Last update:


Arch Hellen Med, 31(3), May-June 2014, 286-297


Juvenile spondyloarthritis: The criteria that do not unravel the problem of a complicated diagnosis

E. Tsitsami
Pediatric Rheumatology Unit, First Department of Pediatrics, "Aghia Sophia" Children's Hospital, National and Kapodistrian University of Athens, Athens, Greece

Spondyloarthritis (SpA) encompasses a group of inflammatory joint diseases with overlapping features that accounts for up to 15–20% of cases of arthritis in children. In children, SpA at onset is often undifferentiated and is less likely to involve the axial skeleton but more likely to affect the hips and peripheral entheses than in adults. Many patients with juvenile SpA are at risk of developing ankylosing spondylitis during the course of their disease. Currently, the classification of SpA is approached differently in adults and in children. Using the International League of Associations for Rheumatology (ILAR) system for juvenile idiopathic arthritis, most childhood SpA is classified as enthesitis-related arthritis, but in contrast to adult SpA, the presence or a family history of psoriasis dictates a separate category of juvenile idiopathic arthritis.
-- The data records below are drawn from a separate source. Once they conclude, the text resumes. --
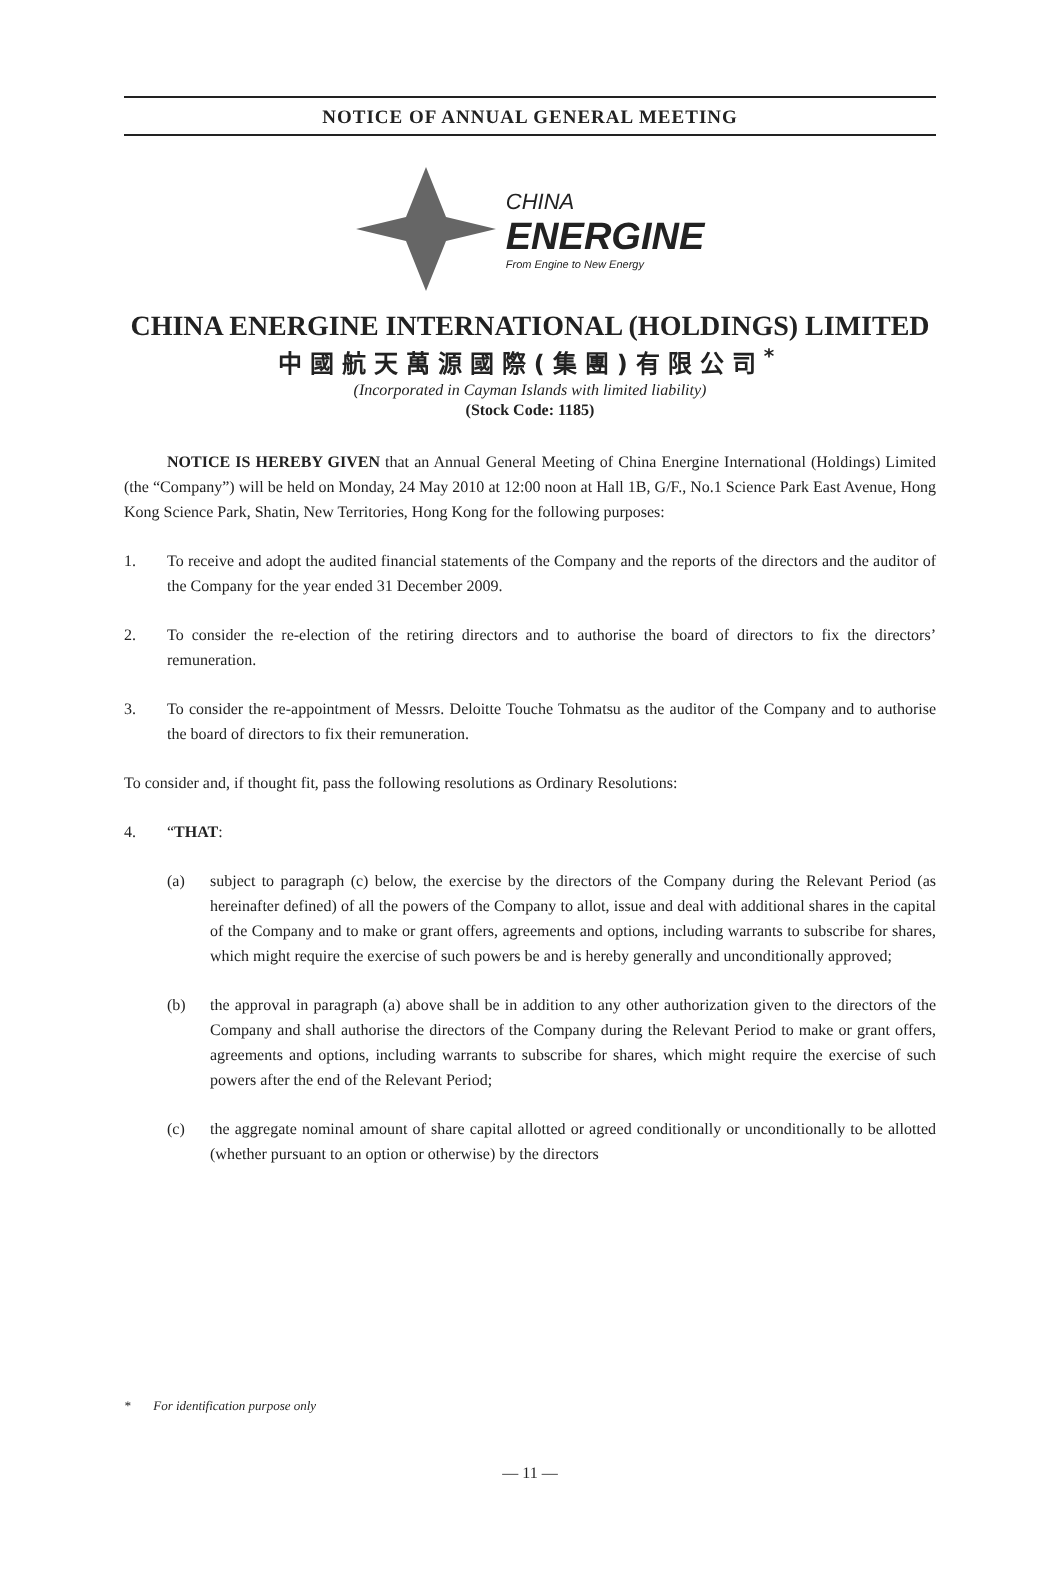NOTICE OF ANNUAL GENERAL MEETING
CHINA
ENERGINE
From Engine to New Energy
CHINA ENERGINE INTERNATIONAL (HOLDINGS) LIMITED
中國航天萬源國際(集團)有限公司<sup>*</sup>
(Incorporated in Cayman Islands with limited liability)
(Stock Code: 1185)
NOTICE IS HEREBY GIVEN that an Annual General Meeting of China Energine International (Holdings) Limited (the “Company”) will be held on Monday, 24 May 2010 at 12:00 noon at Hall 1B, G/F., No.1 Science Park East Avenue, Hong Kong Science Park, Shatin, New Territories, Hong Kong for the following purposes:
1. To receive and adopt the audited financial statements of the Company and the reports of the directors and the auditor of the Company for the year ended 31 December 2009.
2. To consider the re-election of the retiring directors and to authorise the board of directors to fix the directors’ remuneration.
3. To consider the re-appointment of Messrs. Deloitte Touche Tohmatsu as the auditor of the Company and to authorise the board of directors to fix their remuneration.
To consider and, if thought fit, pass the following resolutions as Ordinary Resolutions:
4. “THAT:
(a) subject to paragraph (c) below, the exercise by the directors of the Company during the Relevant Period (as hereinafter defined) of all the powers of the Company to allot, issue and deal with additional shares in the capital of the Company and to make or grant offers, agreements and options, including warrants to subscribe for shares, which might require the exercise of such powers be and is hereby generally and unconditionally approved;
(b) the approval in paragraph (a) above shall be in addition to any other authorization given to the directors of the Company and shall authorise the directors of the Company during the Relevant Period to make or grant offers, agreements and options, including warrants to subscribe for shares, which might require the exercise of such powers after the end of the Relevant Period;
(c) the aggregate nominal amount of share capital allotted or agreed conditionally or unconditionally to be allotted (whether pursuant to an option or otherwise) by the directors
* For identification purpose only
— 11 —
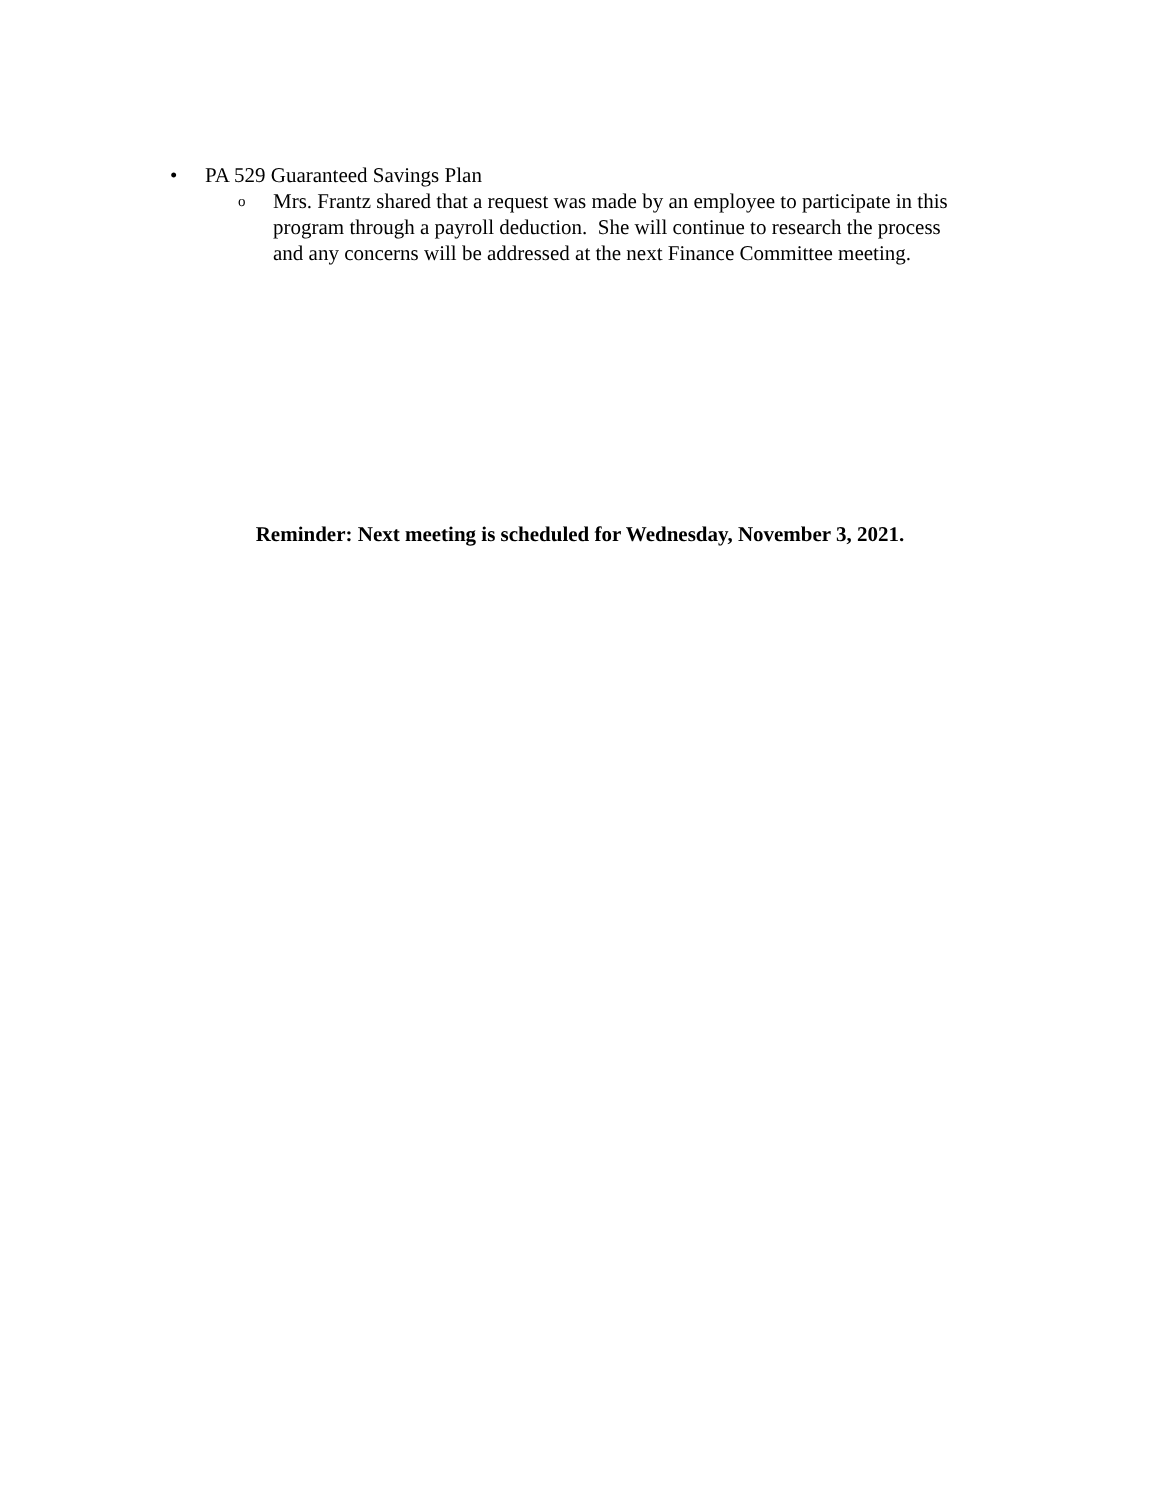• PA 529 Guaranteed Savings Plan
o Mrs. Frantz shared that a request was made by an employee to participate in this
program through a payroll deduction. She will continue to research the process
and any concerns will be addressed at the next Finance Committee meeting.
Reminder: Next meeting is scheduled for Wednesday, November 3, 2021.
The ILAR system, however, does not specifically address children who are diagnosed with SpA by fulfilling the criteria for ankylosing spondylitis, those who have coexisting conditions such as inflammatory bowel disease or those with reactive arthritis. For this reason, a single diagnostic or classification system that covers the full juvenile SpA spectrum is needed. Refining the classification and diagnostic criteria of juvenile SpA will improve communication and the transition of patients from pediatric to adult clinics. It will be particularly important in the evaluation of tumor necrosis factor (TNF) inhibitors and other biological agents as indices of early axial SpA.

Key words: Ankylosing spondylitis, Enthesitis-related arthritis, Juvenile idiopathic arthritis, Psoriatic arthritis, Reactive arthritis, Spondyloarthritis.